[Entries taken from a collection]
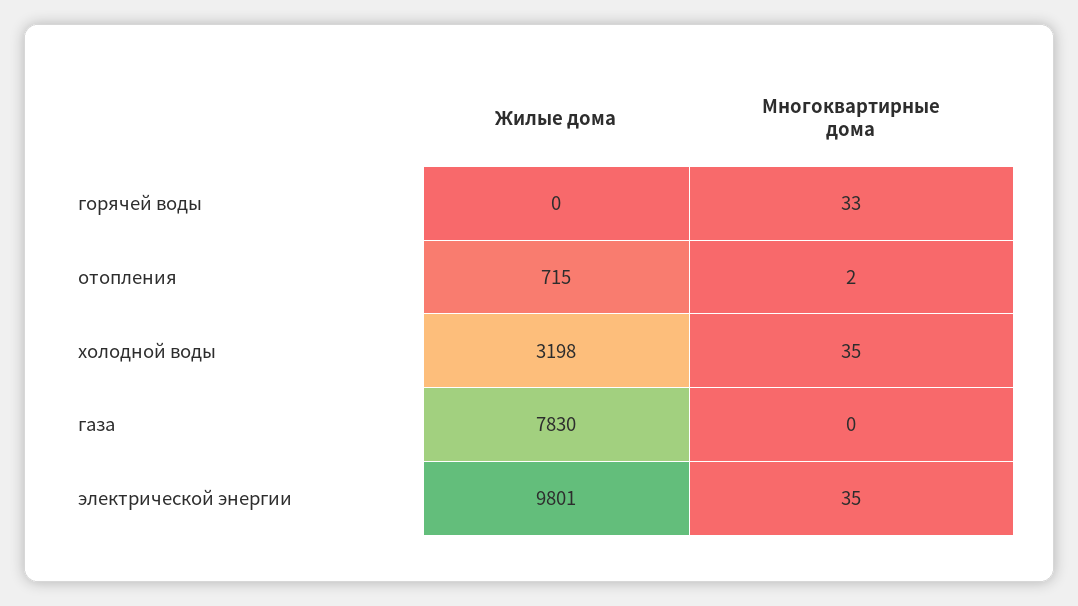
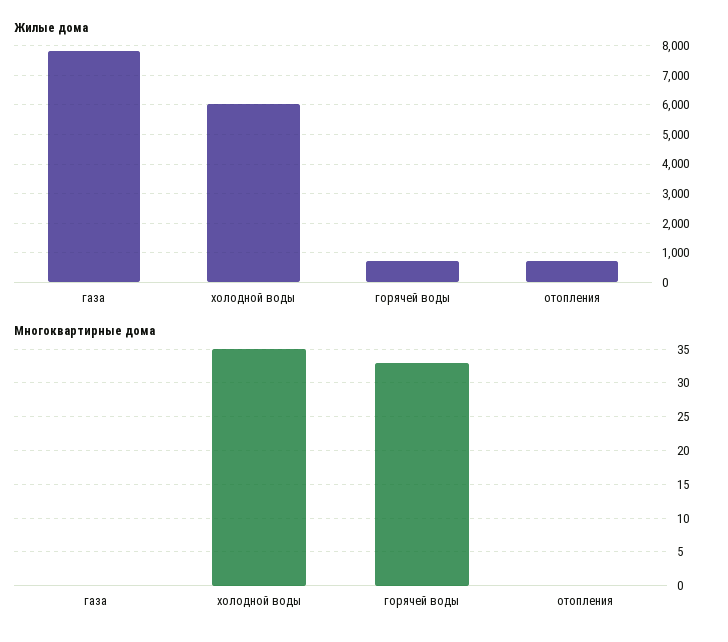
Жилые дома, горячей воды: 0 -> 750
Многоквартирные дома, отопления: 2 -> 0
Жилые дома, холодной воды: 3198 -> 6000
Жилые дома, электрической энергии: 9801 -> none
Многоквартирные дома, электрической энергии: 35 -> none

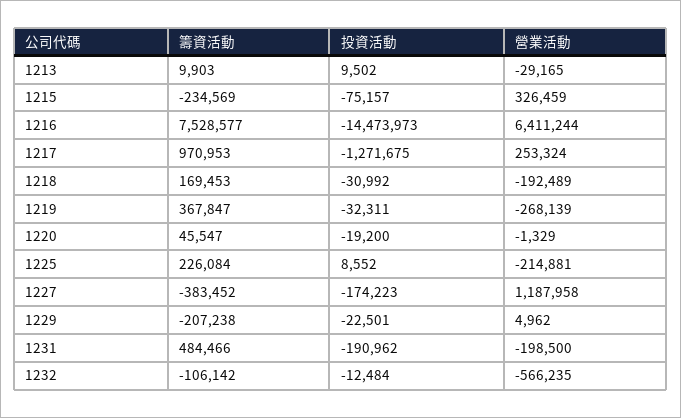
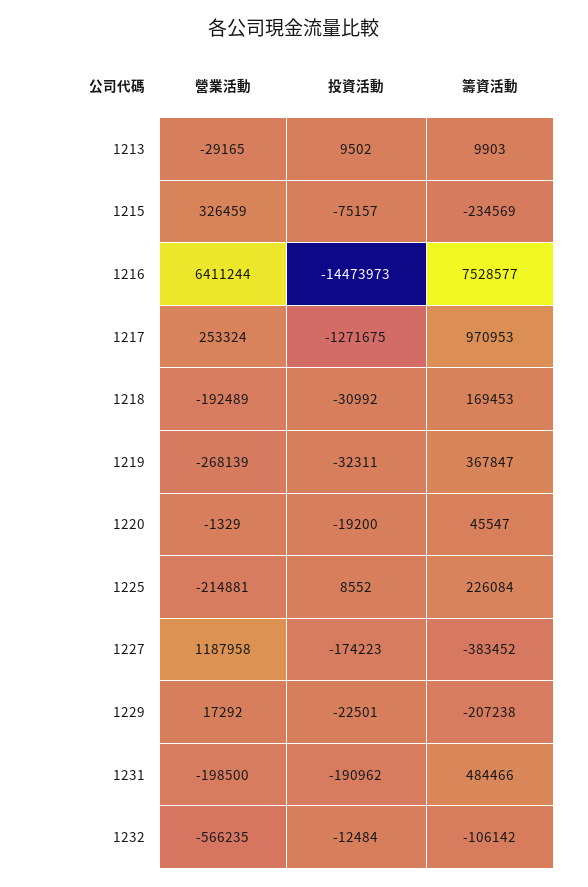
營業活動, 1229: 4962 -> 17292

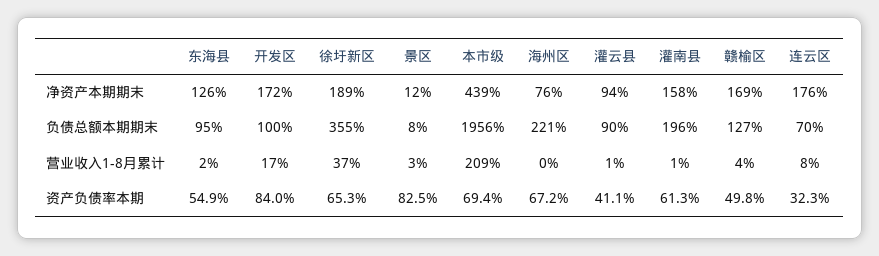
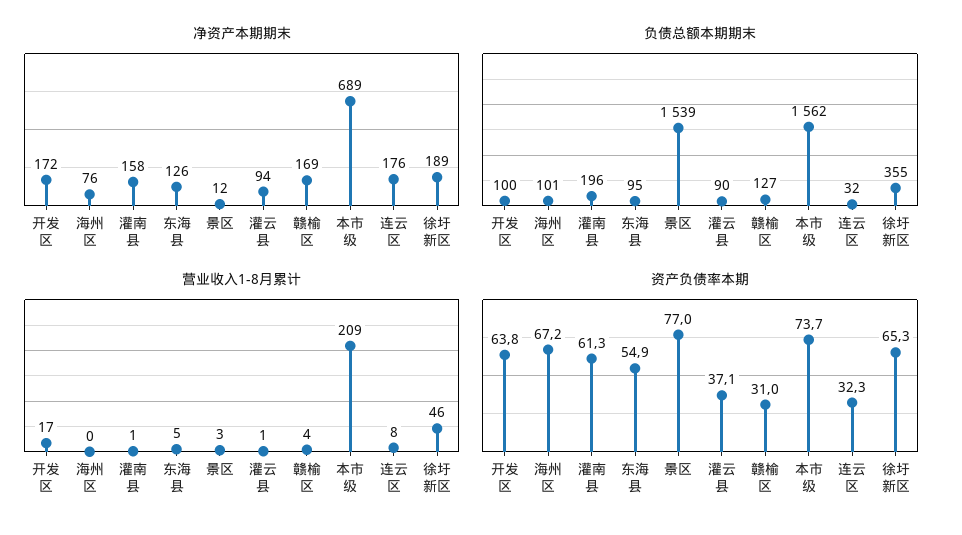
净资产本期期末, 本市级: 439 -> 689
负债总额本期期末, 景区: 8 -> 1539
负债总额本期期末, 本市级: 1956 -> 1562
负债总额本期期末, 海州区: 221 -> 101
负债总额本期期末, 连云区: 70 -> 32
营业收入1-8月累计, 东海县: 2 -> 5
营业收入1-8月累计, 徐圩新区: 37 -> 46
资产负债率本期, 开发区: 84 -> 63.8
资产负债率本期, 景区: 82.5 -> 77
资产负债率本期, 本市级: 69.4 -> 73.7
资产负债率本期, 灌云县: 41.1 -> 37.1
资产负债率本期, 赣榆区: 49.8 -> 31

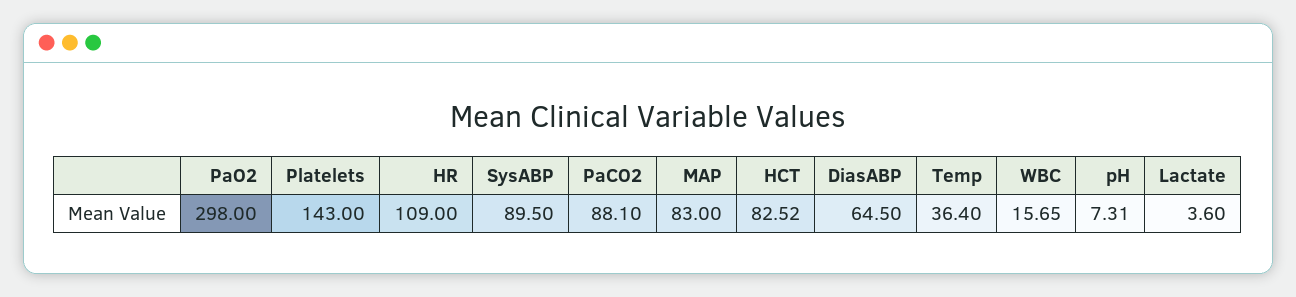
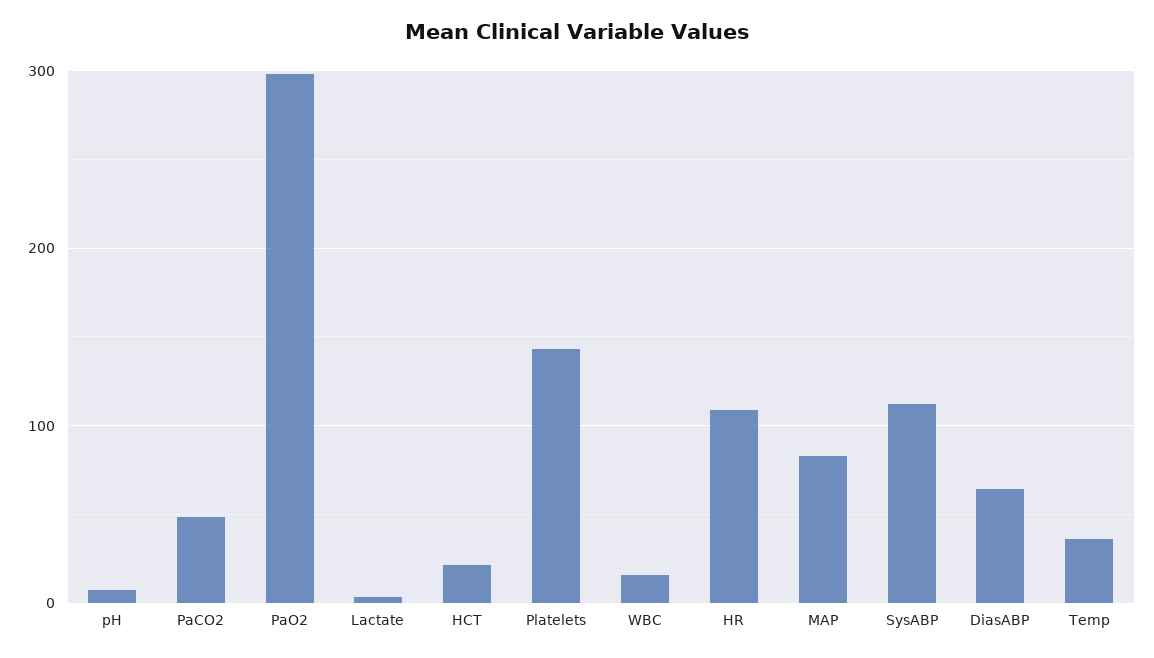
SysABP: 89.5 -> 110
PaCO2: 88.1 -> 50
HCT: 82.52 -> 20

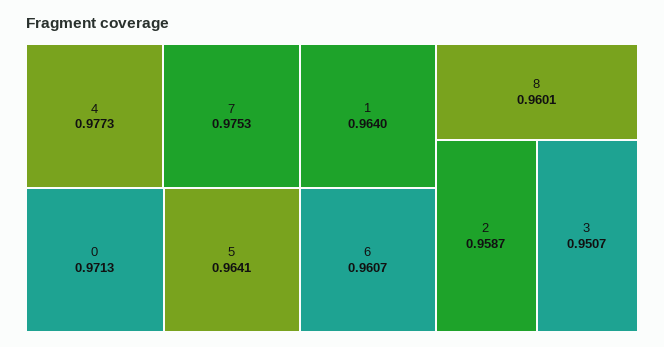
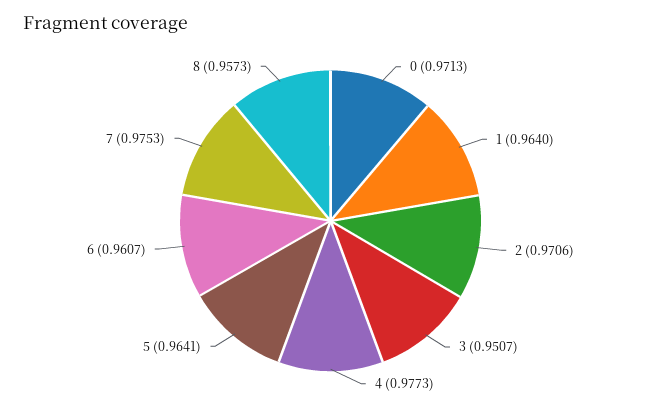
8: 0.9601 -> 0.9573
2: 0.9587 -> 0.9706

**EXERCISE:** When an image appears in the data, skip it and output the rest exactly.

**TASK RESPONSE:**
Жилые дома, горячей воды: 0 -> 750
Многоквартирные дома, отопления: 2 -> 0
Жилые дома, холодной воды: 3198 -> 6000
Жилые дома, электрической энергии: 9801 -> none
Многоквартирные дома, электрической энергии: 35 -> none

營業活動, 1229: 4962 -> 17292

净资产本期期末, 本市级: 439 -> 689
负债总额本期期末, 景区: 8 -> 1539
负债总额本期期末, 本市级: 1956 -> 1562
负债总额本期期末, 海州区: 221 -> 101
负债总额本期期末, 连云区: 70 -> 32
营业收入1-8月累计, 东海县: 2 -> 5
营业收入1-8月累计, 徐圩新区: 37 -> 46
资产负债率本期, 开发区: 84 -> 63.8
资产负债率本期, 景区: 82.5 -> 77
资产负债率本期, 本市级: 69.4 -> 73.7
资产负债率本期, 灌云县: 41.1 -> 37.1
资产负债率本期, 赣榆区: 49.8 -> 31

SysABP: 89.5 -> 110
PaCO2: 88.1 -> 50
HCT: 82.52 -> 20

8: 0.9601 -> 0.9573
2: 0.9587 -> 0.9706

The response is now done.